I love hearing about Blockchain; if you are involved in Fintech, then surely by now you have heard a lot about it, and that it holds a tremendous amount of promise for Internet business. Fundamentally, it guarantees the validity of a transaction. Blockchain is a ledger of all transactions; a ledger cannot be changed, making the requirement for a third party to process transaction payments unnecessary.
I find this type of technology to be very interesting; one well worth examining. It is my belief that Blockchain will actually propel banking and Fintech forward quicker than the invention of Internet did for banking. While transactions are simplified, as transaction costs decrease, and as they are simultaneously made more secure for the end user — well, you can see why many people are getting excited about Blockchain.

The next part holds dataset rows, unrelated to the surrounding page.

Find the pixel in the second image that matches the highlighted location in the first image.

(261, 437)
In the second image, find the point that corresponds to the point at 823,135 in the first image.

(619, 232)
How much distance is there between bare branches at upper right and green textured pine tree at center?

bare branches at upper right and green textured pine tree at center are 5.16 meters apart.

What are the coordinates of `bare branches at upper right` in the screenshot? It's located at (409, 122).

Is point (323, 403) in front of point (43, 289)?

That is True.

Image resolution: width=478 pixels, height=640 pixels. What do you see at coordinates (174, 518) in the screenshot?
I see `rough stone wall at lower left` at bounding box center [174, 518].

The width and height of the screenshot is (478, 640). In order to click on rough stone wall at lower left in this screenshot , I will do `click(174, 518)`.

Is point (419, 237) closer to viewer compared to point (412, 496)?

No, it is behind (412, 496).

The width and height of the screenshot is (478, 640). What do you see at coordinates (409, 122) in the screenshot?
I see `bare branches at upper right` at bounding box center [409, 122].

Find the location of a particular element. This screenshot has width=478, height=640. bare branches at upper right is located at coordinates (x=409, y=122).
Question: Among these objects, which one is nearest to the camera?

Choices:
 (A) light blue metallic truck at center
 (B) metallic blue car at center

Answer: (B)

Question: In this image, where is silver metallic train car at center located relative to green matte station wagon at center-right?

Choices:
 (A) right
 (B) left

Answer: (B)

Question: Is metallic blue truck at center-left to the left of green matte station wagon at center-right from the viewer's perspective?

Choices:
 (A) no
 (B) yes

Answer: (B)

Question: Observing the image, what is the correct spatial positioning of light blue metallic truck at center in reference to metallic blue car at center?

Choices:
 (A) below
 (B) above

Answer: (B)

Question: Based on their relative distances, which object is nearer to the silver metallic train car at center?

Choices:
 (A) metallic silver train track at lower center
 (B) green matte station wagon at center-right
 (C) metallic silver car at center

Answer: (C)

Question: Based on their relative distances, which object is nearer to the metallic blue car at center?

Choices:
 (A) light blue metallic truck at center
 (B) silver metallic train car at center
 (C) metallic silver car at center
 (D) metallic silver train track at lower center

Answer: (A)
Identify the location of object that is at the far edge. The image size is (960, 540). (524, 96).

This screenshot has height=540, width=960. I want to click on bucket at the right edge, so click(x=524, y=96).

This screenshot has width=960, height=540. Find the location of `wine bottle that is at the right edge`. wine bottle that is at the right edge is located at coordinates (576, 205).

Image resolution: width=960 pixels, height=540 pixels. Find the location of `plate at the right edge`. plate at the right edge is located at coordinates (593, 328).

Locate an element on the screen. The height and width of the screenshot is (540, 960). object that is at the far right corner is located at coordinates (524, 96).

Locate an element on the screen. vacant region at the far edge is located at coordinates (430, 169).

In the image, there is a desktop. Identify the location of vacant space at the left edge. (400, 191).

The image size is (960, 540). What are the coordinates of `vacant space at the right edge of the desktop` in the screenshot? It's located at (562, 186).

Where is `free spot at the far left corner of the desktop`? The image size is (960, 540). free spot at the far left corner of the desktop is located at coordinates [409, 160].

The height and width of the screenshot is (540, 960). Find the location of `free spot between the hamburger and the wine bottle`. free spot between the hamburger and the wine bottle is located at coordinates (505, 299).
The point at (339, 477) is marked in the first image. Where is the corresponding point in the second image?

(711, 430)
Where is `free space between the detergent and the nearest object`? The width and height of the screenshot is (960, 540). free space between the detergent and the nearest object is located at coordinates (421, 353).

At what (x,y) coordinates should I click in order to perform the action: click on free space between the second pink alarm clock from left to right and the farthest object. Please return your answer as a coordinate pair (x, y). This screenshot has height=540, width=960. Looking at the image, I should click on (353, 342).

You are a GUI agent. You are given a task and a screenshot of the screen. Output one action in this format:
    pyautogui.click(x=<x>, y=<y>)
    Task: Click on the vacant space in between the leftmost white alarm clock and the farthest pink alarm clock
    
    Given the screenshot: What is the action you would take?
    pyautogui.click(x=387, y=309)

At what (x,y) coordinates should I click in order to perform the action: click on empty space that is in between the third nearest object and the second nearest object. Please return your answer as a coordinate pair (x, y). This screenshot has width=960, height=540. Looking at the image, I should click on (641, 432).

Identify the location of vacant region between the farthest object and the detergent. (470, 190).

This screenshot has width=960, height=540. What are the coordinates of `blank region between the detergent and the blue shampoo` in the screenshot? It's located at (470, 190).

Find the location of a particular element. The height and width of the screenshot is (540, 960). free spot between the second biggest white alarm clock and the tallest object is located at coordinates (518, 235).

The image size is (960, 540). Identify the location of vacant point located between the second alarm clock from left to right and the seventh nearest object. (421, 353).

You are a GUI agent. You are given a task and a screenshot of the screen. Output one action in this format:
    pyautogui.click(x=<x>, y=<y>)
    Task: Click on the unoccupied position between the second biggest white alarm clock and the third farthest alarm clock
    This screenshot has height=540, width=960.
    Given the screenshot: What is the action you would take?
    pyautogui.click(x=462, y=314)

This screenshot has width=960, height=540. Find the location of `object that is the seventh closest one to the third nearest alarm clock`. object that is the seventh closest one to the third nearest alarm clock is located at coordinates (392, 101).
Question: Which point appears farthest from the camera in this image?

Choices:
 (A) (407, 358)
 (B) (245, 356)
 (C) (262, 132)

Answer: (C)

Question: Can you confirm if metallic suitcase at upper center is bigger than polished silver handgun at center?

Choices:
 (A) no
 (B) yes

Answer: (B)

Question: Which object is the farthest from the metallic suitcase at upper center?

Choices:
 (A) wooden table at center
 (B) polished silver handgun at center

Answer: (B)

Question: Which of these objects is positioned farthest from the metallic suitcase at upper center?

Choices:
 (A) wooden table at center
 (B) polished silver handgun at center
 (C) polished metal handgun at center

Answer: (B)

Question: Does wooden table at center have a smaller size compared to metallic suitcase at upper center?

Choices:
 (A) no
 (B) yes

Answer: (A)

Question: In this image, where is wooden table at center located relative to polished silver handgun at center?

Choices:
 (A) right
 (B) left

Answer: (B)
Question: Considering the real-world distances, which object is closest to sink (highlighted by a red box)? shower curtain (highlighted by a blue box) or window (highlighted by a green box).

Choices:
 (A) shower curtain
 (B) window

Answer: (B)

I have been fortunate to work with many CIOs from around the globe, and I can say that recently, in most of our conversations, we wind up talking about Blockchain and its impact on current systems. The machine that is at the heart of practically all large enterprise computing – particularly in the finance market – is the mainframe. This is for good reason. The mainframe is a highly reliable and highly scalable platform that processes transactions at the volume and pace required by today’s rapidly changing business environments. And based on its track record, it will undoubtedly be able keep up with future demands. Investments into the revenue producing applications that run our global banking systems are huge, so don’t believe for one second that the mainframe is going away. This is why it is my belief that Blockchain will actually create a revival of the mainframe.
A Blockchain hyper-ledger sounds very much like a database to me. It contains information about the transaction and all of the past transactions, and it makes it difficult, if not impossible, to fake the information required for a transaction to occur. At the heart of most of the world’s largest banking systems are mainframe systems containing vital systems of record. Blockchain data stores are immutable- they are completely resistant to change; consequently a Blockchain system of record is immutable. It strikes me then, that if you can duplicate this capability with the system of record on the platform that is powering the world’s financial markets, then you make it that much easier for the widespread adoption of Blockchain to occur.
Immutability though, is not easy. How do you actually create the system that prevents changes to a data store? One such way you can look at this is with the concept of a room key data structure. Kind of like a modern-day hotel room, where you get a key to the room that you and you alone can use. When you are done with the room, the key expires, and the room is available for use again.
Whereas transactional databases are systems of record, most new data stores are systems of engagement. These new data stores are designed for analysis, whether they house Internet of Things (IoT) data, social-media comments, or other structured and unstructured data that have current or anticipated analytical value. The new data stores are built on cloud-native architectures, and immutable files are more consistent with the cloud mentality. At this early stage in data analytics, any web-scale architecture is a candidate for a data store that has immutable files.
This evolving technology makes sense for many niches within mainstream enterprises. Those niches are the emerging applications that enterprises might not be using much now, but will be in the future. Forward-leaning enterprises should plant one foot in the future. They need to understand the immutable option and learn to work with it. I believe life would be a lot easier if we built this into the main database most widely used by the financial industry for their systems of record: DB2.